[Entries taken from a collection]
━━━━━━━━━━━━━━━━━━━━
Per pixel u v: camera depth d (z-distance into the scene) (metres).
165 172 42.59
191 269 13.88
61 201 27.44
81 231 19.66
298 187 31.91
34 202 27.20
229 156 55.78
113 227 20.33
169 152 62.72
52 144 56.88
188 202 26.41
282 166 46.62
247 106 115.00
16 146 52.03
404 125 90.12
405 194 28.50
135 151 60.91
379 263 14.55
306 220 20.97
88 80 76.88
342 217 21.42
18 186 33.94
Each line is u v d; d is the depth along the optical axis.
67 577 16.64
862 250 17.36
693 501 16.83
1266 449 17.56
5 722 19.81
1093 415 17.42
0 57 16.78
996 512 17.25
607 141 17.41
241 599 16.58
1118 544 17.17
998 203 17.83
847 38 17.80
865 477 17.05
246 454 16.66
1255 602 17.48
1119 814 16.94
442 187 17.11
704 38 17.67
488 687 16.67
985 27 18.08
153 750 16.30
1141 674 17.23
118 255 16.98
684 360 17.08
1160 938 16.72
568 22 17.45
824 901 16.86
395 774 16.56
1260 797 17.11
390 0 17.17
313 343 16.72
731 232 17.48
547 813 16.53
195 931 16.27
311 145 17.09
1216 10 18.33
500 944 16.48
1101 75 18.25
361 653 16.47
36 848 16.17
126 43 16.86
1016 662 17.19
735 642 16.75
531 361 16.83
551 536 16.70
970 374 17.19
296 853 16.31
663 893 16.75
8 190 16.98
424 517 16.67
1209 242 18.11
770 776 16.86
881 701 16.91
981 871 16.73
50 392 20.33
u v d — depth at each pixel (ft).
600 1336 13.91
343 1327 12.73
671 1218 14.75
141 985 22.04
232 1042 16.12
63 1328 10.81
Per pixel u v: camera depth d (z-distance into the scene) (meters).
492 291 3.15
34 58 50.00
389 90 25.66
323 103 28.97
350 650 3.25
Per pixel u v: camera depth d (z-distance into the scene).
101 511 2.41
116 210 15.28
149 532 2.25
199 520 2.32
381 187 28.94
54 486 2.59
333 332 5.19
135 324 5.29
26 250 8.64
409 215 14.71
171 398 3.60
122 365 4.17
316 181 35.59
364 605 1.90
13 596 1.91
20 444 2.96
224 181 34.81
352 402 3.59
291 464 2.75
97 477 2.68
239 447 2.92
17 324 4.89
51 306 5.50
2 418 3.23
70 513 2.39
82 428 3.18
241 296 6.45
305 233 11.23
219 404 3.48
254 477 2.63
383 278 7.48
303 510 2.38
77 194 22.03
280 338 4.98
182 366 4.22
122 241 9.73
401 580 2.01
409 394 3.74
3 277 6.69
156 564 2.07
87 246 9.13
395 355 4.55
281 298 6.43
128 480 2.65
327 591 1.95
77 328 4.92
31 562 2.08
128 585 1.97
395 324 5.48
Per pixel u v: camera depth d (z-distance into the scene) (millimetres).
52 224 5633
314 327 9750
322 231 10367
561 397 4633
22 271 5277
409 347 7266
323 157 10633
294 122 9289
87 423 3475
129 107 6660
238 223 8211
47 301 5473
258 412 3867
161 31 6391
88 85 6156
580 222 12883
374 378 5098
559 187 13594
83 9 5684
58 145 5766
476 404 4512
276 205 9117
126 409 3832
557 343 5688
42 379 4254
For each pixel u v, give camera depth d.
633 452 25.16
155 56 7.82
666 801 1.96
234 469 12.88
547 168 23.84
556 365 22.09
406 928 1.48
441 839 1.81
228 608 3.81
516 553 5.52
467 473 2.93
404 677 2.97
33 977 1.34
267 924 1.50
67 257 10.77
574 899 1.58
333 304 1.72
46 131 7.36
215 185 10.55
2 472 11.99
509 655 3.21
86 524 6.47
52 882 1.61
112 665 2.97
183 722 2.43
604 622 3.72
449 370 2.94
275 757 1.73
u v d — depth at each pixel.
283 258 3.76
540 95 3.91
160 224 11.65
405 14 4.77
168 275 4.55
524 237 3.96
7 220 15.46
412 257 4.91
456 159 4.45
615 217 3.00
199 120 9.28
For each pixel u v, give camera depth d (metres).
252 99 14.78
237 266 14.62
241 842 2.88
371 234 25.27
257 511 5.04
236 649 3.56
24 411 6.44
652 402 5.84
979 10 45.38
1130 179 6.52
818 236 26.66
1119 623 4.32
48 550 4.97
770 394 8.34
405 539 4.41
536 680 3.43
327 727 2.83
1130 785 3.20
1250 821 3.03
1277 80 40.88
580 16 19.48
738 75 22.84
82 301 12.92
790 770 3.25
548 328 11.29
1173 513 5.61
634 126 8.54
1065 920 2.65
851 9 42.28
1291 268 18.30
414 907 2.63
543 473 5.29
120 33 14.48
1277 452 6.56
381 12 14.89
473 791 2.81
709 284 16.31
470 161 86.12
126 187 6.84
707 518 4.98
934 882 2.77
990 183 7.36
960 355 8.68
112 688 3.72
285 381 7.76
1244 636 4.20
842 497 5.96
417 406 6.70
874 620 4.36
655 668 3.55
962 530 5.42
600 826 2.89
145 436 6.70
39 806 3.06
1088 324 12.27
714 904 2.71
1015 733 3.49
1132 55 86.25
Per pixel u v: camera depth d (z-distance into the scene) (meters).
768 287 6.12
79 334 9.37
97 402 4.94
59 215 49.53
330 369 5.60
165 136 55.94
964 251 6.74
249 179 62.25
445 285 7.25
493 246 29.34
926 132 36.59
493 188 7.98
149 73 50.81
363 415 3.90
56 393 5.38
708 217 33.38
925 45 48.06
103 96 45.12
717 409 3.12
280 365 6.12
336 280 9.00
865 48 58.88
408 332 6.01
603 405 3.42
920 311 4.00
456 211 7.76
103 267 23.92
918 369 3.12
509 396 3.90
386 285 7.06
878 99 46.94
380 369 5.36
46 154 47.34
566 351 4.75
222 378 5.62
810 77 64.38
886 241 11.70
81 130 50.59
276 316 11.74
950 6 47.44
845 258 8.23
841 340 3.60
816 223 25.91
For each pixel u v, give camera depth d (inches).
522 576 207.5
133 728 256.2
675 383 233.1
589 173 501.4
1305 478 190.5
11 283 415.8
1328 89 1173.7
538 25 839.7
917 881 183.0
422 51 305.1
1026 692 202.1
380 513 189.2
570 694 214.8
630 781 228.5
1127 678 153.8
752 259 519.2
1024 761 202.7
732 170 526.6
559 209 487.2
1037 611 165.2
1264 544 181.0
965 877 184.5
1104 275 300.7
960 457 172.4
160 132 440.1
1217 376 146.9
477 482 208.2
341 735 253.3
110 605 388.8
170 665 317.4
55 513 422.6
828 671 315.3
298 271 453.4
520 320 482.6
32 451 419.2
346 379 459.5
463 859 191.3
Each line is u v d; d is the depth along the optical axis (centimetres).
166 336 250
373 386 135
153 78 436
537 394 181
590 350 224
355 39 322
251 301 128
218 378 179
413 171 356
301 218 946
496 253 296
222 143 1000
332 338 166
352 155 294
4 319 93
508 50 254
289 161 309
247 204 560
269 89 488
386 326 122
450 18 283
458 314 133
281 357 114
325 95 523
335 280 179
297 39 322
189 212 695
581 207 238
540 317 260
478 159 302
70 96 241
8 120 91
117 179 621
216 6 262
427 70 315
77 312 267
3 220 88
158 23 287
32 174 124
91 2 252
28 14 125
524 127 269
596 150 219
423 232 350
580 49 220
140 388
━━━━━━━━━━━━━━━━━━━━
**What is needed**: Transcribe the data above in its entirety, exactly.

**Solved exercise**:
Per pixel u v: camera depth d (z-distance into the scene) (metres).
165 172 42.59
191 269 13.88
61 201 27.44
81 231 19.66
298 187 31.91
34 202 27.20
229 156 55.78
113 227 20.33
169 152 62.72
52 144 56.88
188 202 26.41
282 166 46.62
247 106 115.00
16 146 52.03
404 125 90.12
405 194 28.50
135 151 60.91
379 263 14.55
306 220 20.97
88 80 76.88
342 217 21.42
18 186 33.94
Each line is u v d; d is the depth along the optical axis.
67 577 16.64
862 250 17.36
693 501 16.83
1266 449 17.56
5 722 19.81
1093 415 17.42
0 57 16.78
996 512 17.25
607 141 17.41
241 599 16.58
1118 544 17.17
998 203 17.83
847 38 17.80
865 477 17.05
246 454 16.66
1255 602 17.48
1119 814 16.94
442 187 17.11
704 38 17.67
488 687 16.67
985 27 18.08
153 750 16.30
1141 674 17.23
118 255 16.98
684 360 17.08
1160 938 16.72
568 22 17.45
824 901 16.86
395 774 16.56
1260 797 17.11
390 0 17.17
313 343 16.72
731 232 17.48
547 813 16.53
195 931 16.27
311 145 17.09
1216 10 18.33
500 944 16.48
1101 75 18.25
361 653 16.47
36 848 16.17
126 43 16.86
1016 662 17.19
735 642 16.75
531 361 16.83
551 536 16.70
970 374 17.19
296 853 16.31
663 893 16.75
8 190 16.98
424 517 16.67
1209 242 18.11
770 776 16.86
881 701 16.91
981 871 16.73
50 392 20.33
u v d — depth at each pixel (ft).
600 1336 13.91
343 1327 12.73
671 1218 14.75
141 985 22.04
232 1042 16.12
63 1328 10.81
Per pixel u v: camera depth d (z-distance into the scene) (meters).
492 291 3.15
34 58 50.00
389 90 25.66
323 103 28.97
350 650 3.25
Per pixel u v: camera depth d (z-distance into the scene).
101 511 2.41
116 210 15.28
149 532 2.25
199 520 2.32
381 187 28.94
54 486 2.59
333 332 5.19
135 324 5.29
26 250 8.64
409 215 14.71
171 398 3.60
122 365 4.17
316 181 35.59
364 605 1.90
13 596 1.91
20 444 2.96
224 181 34.81
352 402 3.59
291 464 2.75
97 477 2.68
239 447 2.92
17 324 4.89
51 306 5.50
2 418 3.23
70 513 2.39
82 428 3.18
241 296 6.45
305 233 11.23
219 404 3.48
254 477 2.63
383 278 7.48
303 510 2.38
77 194 22.03
280 338 4.98
182 366 4.22
122 241 9.73
401 580 2.01
409 394 3.74
3 277 6.69
156 564 2.07
87 246 9.13
395 355 4.55
281 298 6.43
128 480 2.65
327 591 1.95
77 328 4.92
31 562 2.08
128 585 1.97
395 324 5.48
Per pixel u v: camera depth d (z-distance into the scene) (millimetres).
52 224 5633
314 327 9750
322 231 10367
561 397 4633
22 271 5277
409 347 7266
323 157 10633
294 122 9289
87 423 3475
129 107 6660
238 223 8211
47 301 5473
258 412 3867
161 31 6391
88 85 6156
580 222 12883
374 378 5098
559 187 13594
83 9 5684
58 145 5766
476 404 4512
276 205 9117
126 409 3832
557 343 5688
42 379 4254
For each pixel u v, give camera depth d.
633 452 25.16
155 56 7.82
666 801 1.96
234 469 12.88
547 168 23.84
556 365 22.09
406 928 1.48
441 839 1.81
228 608 3.81
516 553 5.52
467 473 2.93
404 677 2.97
33 977 1.34
267 924 1.50
67 257 10.77
574 899 1.58
333 304 1.72
46 131 7.36
215 185 10.55
2 472 11.99
509 655 3.21
86 524 6.47
52 882 1.61
112 665 2.97
183 722 2.43
604 622 3.72
449 370 2.94
275 757 1.73
u v d — depth at each pixel.
283 258 3.76
540 95 3.91
160 224 11.65
405 14 4.77
168 275 4.55
524 237 3.96
7 220 15.46
412 257 4.91
456 159 4.45
615 217 3.00
199 120 9.28
For each pixel u v, give camera depth d (metres).
252 99 14.78
237 266 14.62
241 842 2.88
371 234 25.27
257 511 5.04
236 649 3.56
24 411 6.44
652 402 5.84
979 10 45.38
1130 179 6.52
818 236 26.66
1119 623 4.32
48 550 4.97
770 394 8.34
405 539 4.41
536 680 3.43
327 727 2.83
1130 785 3.20
1250 821 3.03
1277 80 40.88
580 16 19.48
738 75 22.84
82 301 12.92
790 770 3.25
548 328 11.29
1173 513 5.61
634 126 8.54
1065 920 2.65
851 9 42.28
1291 268 18.30
414 907 2.63
543 473 5.29
120 33 14.48
1277 452 6.56
381 12 14.89
473 791 2.81
709 284 16.31
470 161 86.12
126 187 6.84
707 518 4.98
934 882 2.77
990 183 7.36
960 355 8.68
112 688 3.72
285 381 7.76
1244 636 4.20
842 497 5.96
417 406 6.70
874 620 4.36
655 668 3.55
962 530 5.42
600 826 2.89
145 436 6.70
39 806 3.06
1088 324 12.27
714 904 2.71
1015 733 3.49
1132 55 86.25
Per pixel u v: camera depth d (z-distance into the scene) (meters).
768 287 6.12
79 334 9.37
97 402 4.94
59 215 49.53
330 369 5.60
165 136 55.94
964 251 6.74
249 179 62.25
445 285 7.25
493 246 29.34
926 132 36.59
493 188 7.98
149 73 50.81
363 415 3.90
56 393 5.38
708 217 33.38
925 45 48.06
103 96 45.12
717 409 3.12
280 365 6.12
336 280 9.00
865 48 58.88
408 332 6.01
603 405 3.42
920 311 4.00
456 211 7.76
103 267 23.92
918 369 3.12
509 396 3.90
386 285 7.06
878 99 46.94
380 369 5.36
46 154 47.34
566 351 4.75
222 378 5.62
810 77 64.38
886 241 11.70
81 130 50.59
276 316 11.74
950 6 47.44
845 258 8.23
841 340 3.60
816 223 25.91
For each pixel u v, give camera depth d (inches).
522 576 207.5
133 728 256.2
675 383 233.1
589 173 501.4
1305 478 190.5
11 283 415.8
1328 89 1173.7
538 25 839.7
917 881 183.0
422 51 305.1
1026 692 202.1
380 513 189.2
570 694 214.8
630 781 228.5
1127 678 153.8
752 259 519.2
1024 761 202.7
732 170 526.6
559 209 487.2
1037 611 165.2
1264 544 181.0
965 877 184.5
1104 275 300.7
960 457 172.4
160 132 440.1
1217 376 146.9
477 482 208.2
341 735 253.3
110 605 388.8
170 665 317.4
55 513 422.6
828 671 315.3
298 271 453.4
520 320 482.6
32 451 419.2
346 379 459.5
463 859 191.3
Each line is u v d; d is the depth along the optical axis (centimetres).
166 336 250
373 386 135
153 78 436
537 394 181
590 350 224
355 39 322
251 301 128
218 378 179
413 171 356
301 218 946
496 253 296
222 143 1000
332 338 166
352 155 294
4 319 93
508 50 254
289 161 309
247 204 560
269 89 488
386 326 122
450 18 283
458 314 133
281 357 114
325 95 523
335 280 179
297 39 322
189 212 695
581 207 238
540 317 260
478 159 302
70 96 241
8 120 91
117 179 621
216 6 262
427 70 315
77 312 267
3 220 88
158 23 287
32 174 124
91 2 252
28 14 125
524 127 269
596 150 219
423 232 350
580 49 220
140 388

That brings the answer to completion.